The raid would never have happened, after all, but for an Interpol report that the community was harbouring a wanted fugitive, unbeknown to them, they claim.  

It was a local police report about the alleged rape of an American member, earlier this year, that led to police to investigate further into the Frenchman.

“I am not sure the rape actually even happened,” says Chris. “It was something gossiped about within the community, but apparently with little real evidence.

SCENERY: Hippie residents take a stroll

“What is true is he was definitely fairly creepy and people tried to avoid him. But that does not make him guilty and we didn’t know about the claims in France.”

Chris does however add that ‘more often than not’ the commune is ‘a doctor’s waiting room for the mentally unbalanced.’

This is certainly apparent from the vacant stares from some commune members … people who seem to do nothing all day but follow the the sun’s trajectory over their hillside.

However, despite the odd drug-addled gargoyle, you feel increasingly welcome the longer you stay here because you are left to your own devices without being fully forgotten.

The commune is made up of structured pathways that snake around the camp, and a stream running through it which supplies drinking water.

The further up the hill you go, the more robust the buildings are. At the very top, I encounter a German family living in two tents with two teenage boys who are covered in dirt.

Grinding her teeth, the mother informs me they were fed up with Germany’s open door policy and moved here to escape job competition.  

“The system in Germany is broken. there are too many immigrants,” she says, perhaps ironically.

The father, a former computer engineer, takes his two boys to the camp’s community school from Monday to Thursday.

He tells me that 25 children attend the weekly classes where a traditional curriculum – including Maths, English and Science – is taught by three ‘teachers’ in English, Spanish and German.

During the raid, which he describes as undeserved, the police damaged one of their tents and stole a machete they had been using for home improvements.
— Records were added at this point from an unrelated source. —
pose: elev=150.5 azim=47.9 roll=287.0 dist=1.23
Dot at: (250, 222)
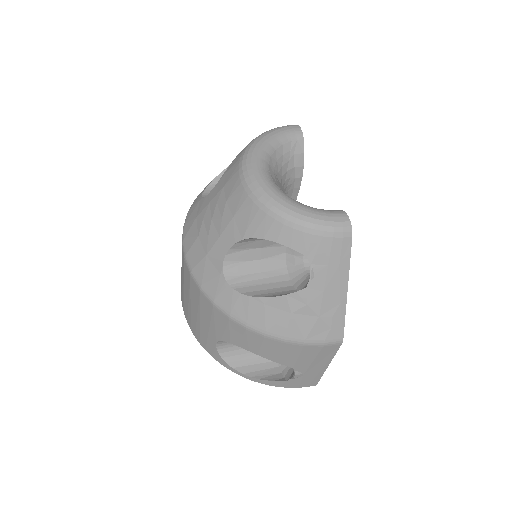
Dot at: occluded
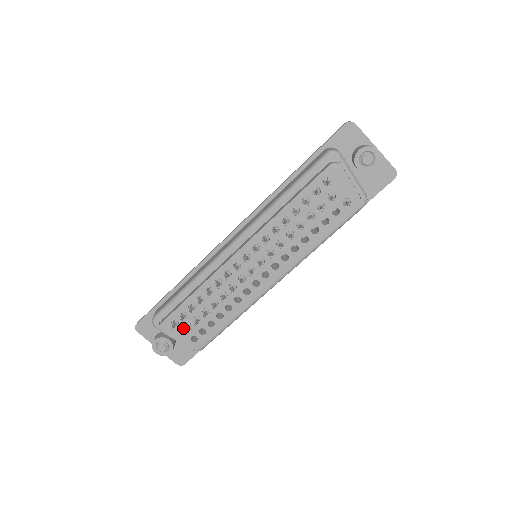
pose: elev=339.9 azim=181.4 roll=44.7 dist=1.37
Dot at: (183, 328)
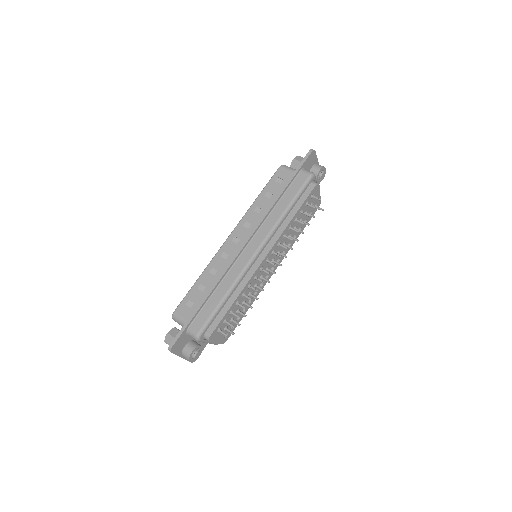
Dot at: occluded
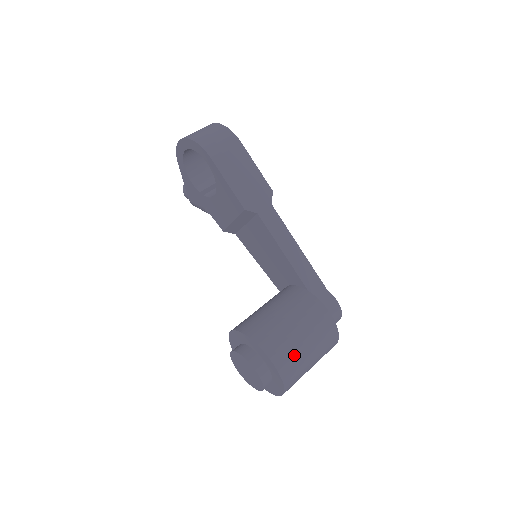
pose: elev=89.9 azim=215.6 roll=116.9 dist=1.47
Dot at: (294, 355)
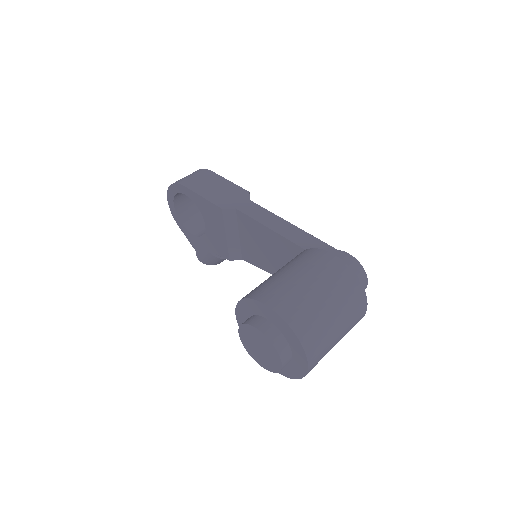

Another resident believes the writing could be on the wall for the community and the group may soon be sent off to the winds.

It comes as during the police raid, officers took photos and measurements to sketch out a census of the community. “I’ve been here for four months and that was the first time I saw something like that. It’s a bad omen.”  

The truth is that to survive in Beneficio, you have to be resilient, hardened by your own ideals and with a clairvoyant picture that this life is better than the one you left behind in the country you once called home.